Russian literature holds up a mirror to this agon, recording points of view in the debate and taking sides in it. In Anna Karenina, Tolstoj's painter Mixajlov, working from the position of the historical Jesus, is censured for making his Jesus a Ch;elovekobog. In this second section, the paper concentrates primarily on the role of a writer's commentary over a painting. It undertakes a detailed comparison of Tolstoj's and Dostoevskij's reading of the "Last Supper" and of Ge, which brought the Last Supper debate into the mainstream of engaged social discourse.

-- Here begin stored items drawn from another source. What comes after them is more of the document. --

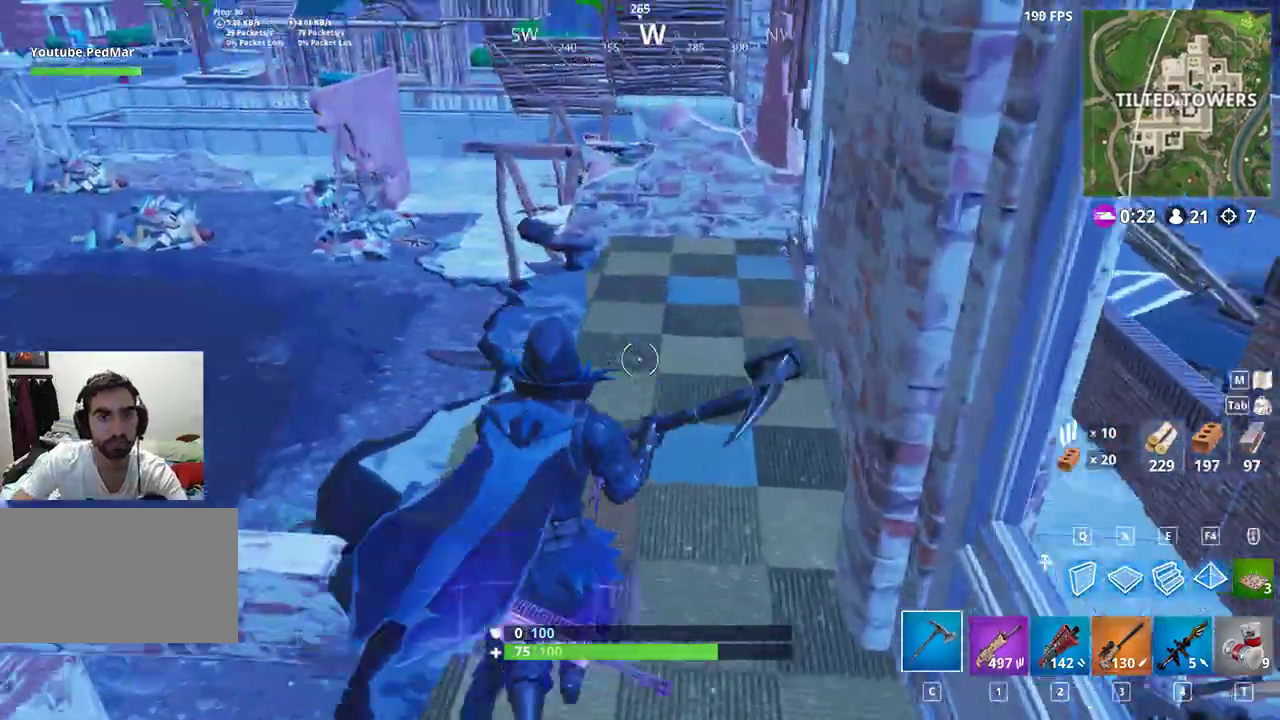
{"keys": ["a", "shift", "w"], "mouse": [], "events": [[400, "a", "down"]]}
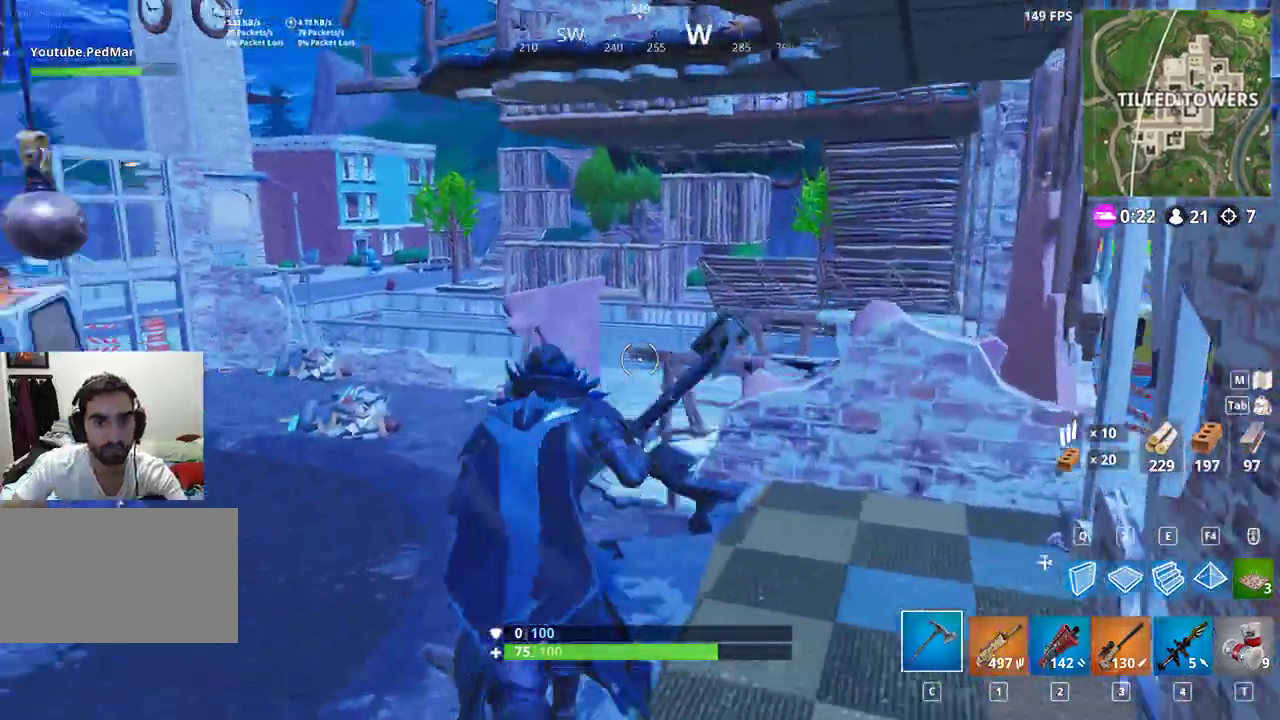
{"keys": ["a", "shift"], "mouse": [], "events": [[67, "space", "down"], [167, "w", "up"], [267, "space", "up"]]}
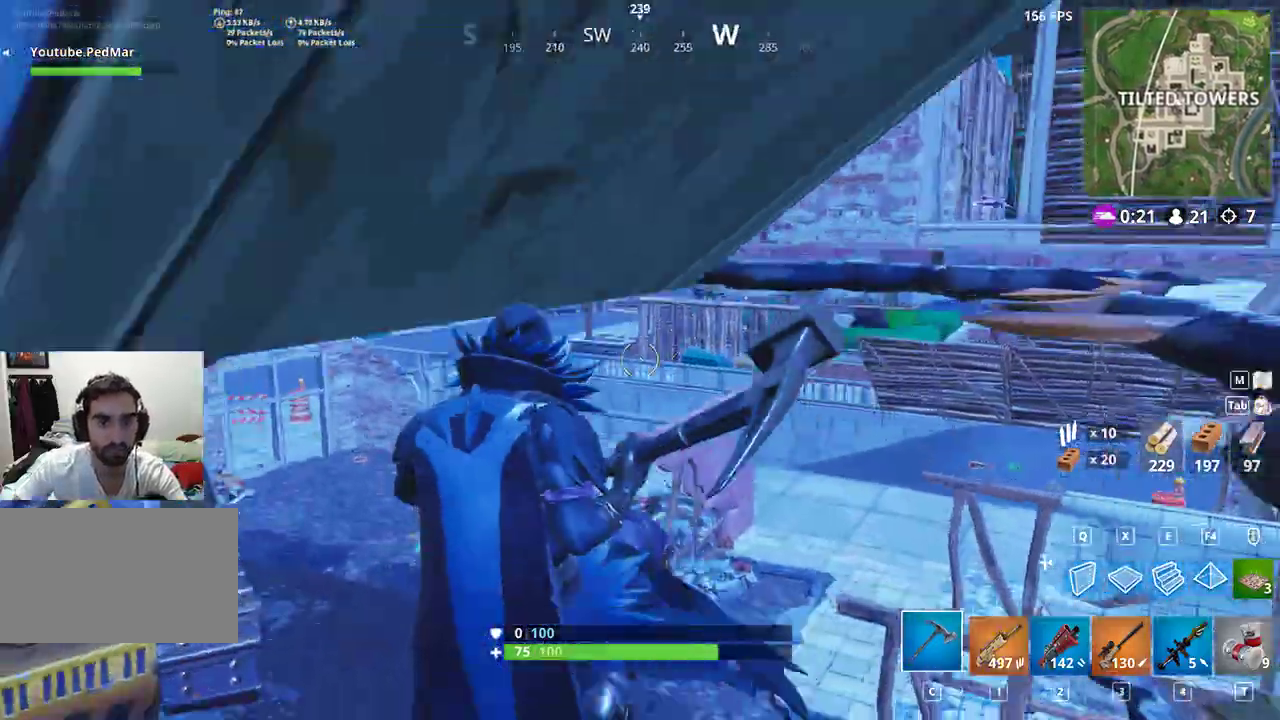
{"keys": ["a", "shift"], "mouse": [], "events": []}
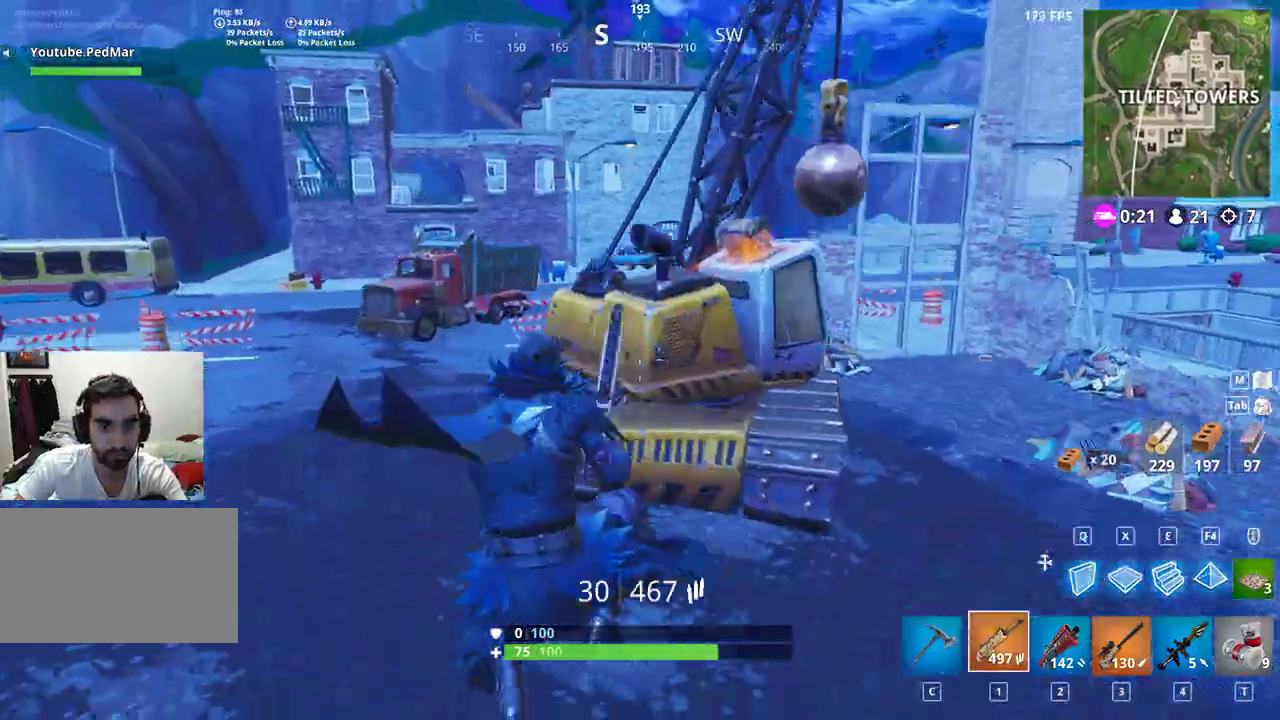
{"keys": ["shift", "w"], "mouse": [], "events": [[33, "w", "down"], [333, "r", "down"], [400, "r", "up"], [500, "a", "up"]]}
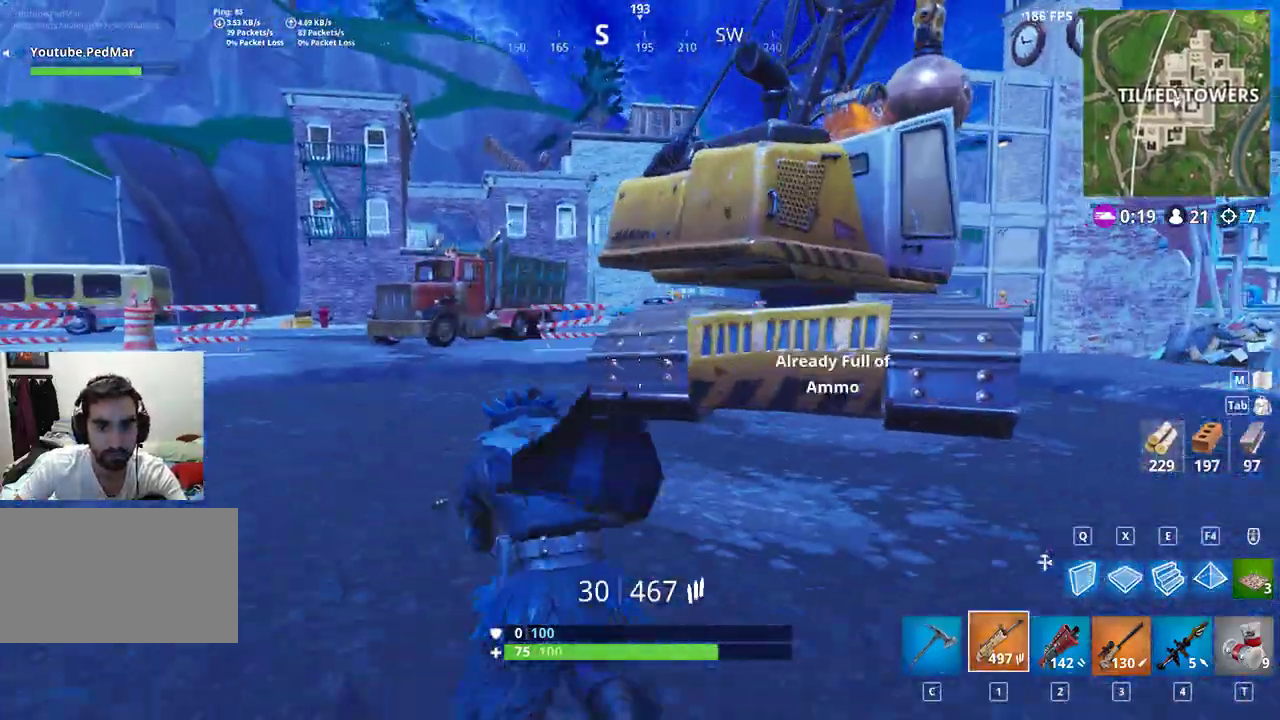
{"keys": ["d", "shift", "w"], "mouse": [], "events": [[67, "d", "down"]]}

The final portion of the paper discusses the Eucharist as a form of consummation from the point of view of ethics of vision. In this third part, the paper extends the comparison between Tolstoj and Dostoevskij, who disagree in their understanding of moral movement and moral vision, by invoking Mixail Baxtin, the conventional watershed for their differing logocentric convictions. Baxtin's comments on the aesthetic space of the Last Supper, supplemented by his ideas on participative and form-shaping action, open a new dimension in the discussion of the Eucharist as a topic in art and as a precept of reciprocal, responsible sacramental vision. The Russian concerns enter into a very productive dialogue with the early twentieth-century German religious sociology of Georg Simmel and Max Scheler, by whom Baxtin was directly influenced. The paper concludes that Baxtin's ideas of the Eucharistic vision are more consonant with Tolstoj than with Dostoevskij. The reasons underlying this paradox are examined in the concluding remarks of the paper.